◆ To do
Transcribe every line of the data below character for character, changing nothing.

◆ Records shown
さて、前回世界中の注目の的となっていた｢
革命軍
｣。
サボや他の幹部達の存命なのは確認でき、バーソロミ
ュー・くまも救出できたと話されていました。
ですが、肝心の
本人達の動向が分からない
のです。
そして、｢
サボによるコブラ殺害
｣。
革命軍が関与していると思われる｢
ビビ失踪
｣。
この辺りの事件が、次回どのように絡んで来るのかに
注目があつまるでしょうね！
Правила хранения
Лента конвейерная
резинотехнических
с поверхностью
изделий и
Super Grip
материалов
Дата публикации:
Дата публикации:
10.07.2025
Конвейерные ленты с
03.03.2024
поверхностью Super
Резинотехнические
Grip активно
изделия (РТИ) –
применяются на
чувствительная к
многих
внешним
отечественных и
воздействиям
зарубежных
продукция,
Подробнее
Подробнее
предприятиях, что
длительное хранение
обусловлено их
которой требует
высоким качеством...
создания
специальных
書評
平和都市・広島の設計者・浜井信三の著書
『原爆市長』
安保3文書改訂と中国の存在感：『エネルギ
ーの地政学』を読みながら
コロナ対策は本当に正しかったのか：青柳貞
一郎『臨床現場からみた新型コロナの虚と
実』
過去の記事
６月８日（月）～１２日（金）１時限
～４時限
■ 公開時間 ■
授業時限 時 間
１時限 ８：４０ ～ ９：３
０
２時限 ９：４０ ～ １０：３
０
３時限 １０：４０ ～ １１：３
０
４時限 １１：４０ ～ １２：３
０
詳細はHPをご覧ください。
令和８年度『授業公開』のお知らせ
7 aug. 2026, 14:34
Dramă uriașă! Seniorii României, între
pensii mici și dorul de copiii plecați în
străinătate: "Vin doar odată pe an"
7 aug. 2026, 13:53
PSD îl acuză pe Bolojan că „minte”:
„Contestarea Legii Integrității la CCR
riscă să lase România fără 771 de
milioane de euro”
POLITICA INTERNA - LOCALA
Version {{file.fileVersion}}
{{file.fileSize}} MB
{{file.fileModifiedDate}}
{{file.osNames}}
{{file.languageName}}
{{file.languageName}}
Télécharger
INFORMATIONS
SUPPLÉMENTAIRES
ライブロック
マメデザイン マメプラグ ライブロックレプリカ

◆ Written reply
さて、前回世界中の注目の的となっていた｢
革命軍
｣。
サボや他の幹部達の存命なのは確認でき、バーソロミ
ュー・くまも救出できたと話されていました。
ですが、肝心の
本人達の動向が分からない
のです。
そして、｢
サボによるコブラ殺害
｣。
革命軍が関与していると思われる｢
ビビ失踪
｣。
この辺りの事件が、次回どのように絡んで来るのかに
注目があつまるでしょうね！
Правила хранения
Лента конвейерная
резинотехнических
с поверхностью
изделий и
Super Grip
материалов
Дата публикации:
Дата публикации:
10.07.2025
Конвейерные ленты с
03.03.2024
поверхностью Super
Резинотехнические
Grip активно
изделия (РТИ) –
применяются на
чувствительная к
многих
внешним
отечественных и
воздействиям
зарубежных
продукция,
Подробнее
Подробнее
предприятиях, что
длительное хранение
обусловлено их
которой требует
высоким качеством...
создания
специальных
書評
平和都市・広島の設計者・浜井信三の著書
『原爆市長』
安保3文書改訂と中国の存在感：『エネルギ
ーの地政学』を読みながら
コロナ対策は本当に正しかったのか：青柳貞
一郎『臨床現場からみた新型コロナの虚と
実』
過去の記事
６月８日（月）～１２日（金）１時限
～４時限
■ 公開時間 ■
授業時限 時 間
１時限 ８：４０ ～ ９：３
０
２時限 ９：４０ ～ １０：３
０
３時限 １０：４０ ～ １１：３
０
４時限 １１：４０ ～ １２：３
０
詳細はHPをご覧ください。
令和８年度『授業公開』のお知らせ
7 aug. 2026, 14:34
Dramă uriașă! Seniorii României, între
pensii mici și dorul de copiii plecați în
străinătate: "Vin doar odată pe an"
7 aug. 2026, 13:53
PSD îl acuză pe Bolojan că „minte”:
„Contestarea Legii Integrității la CCR
riscă să lase România fără 771 de
milioane de euro”
POLITICA INTERNA - LOCALA
Version {{file.fileVersion}}
{{file.fileSize}} MB
{{file.fileModifiedDate}}
{{file.osNames}}
{{file.languageName}}
{{file.languageName}}
Télécharger
INFORMATIONS
SUPPLÉMENTAIRES
ライブロック
マメデザイン マメプラグ ライブロックレプリカ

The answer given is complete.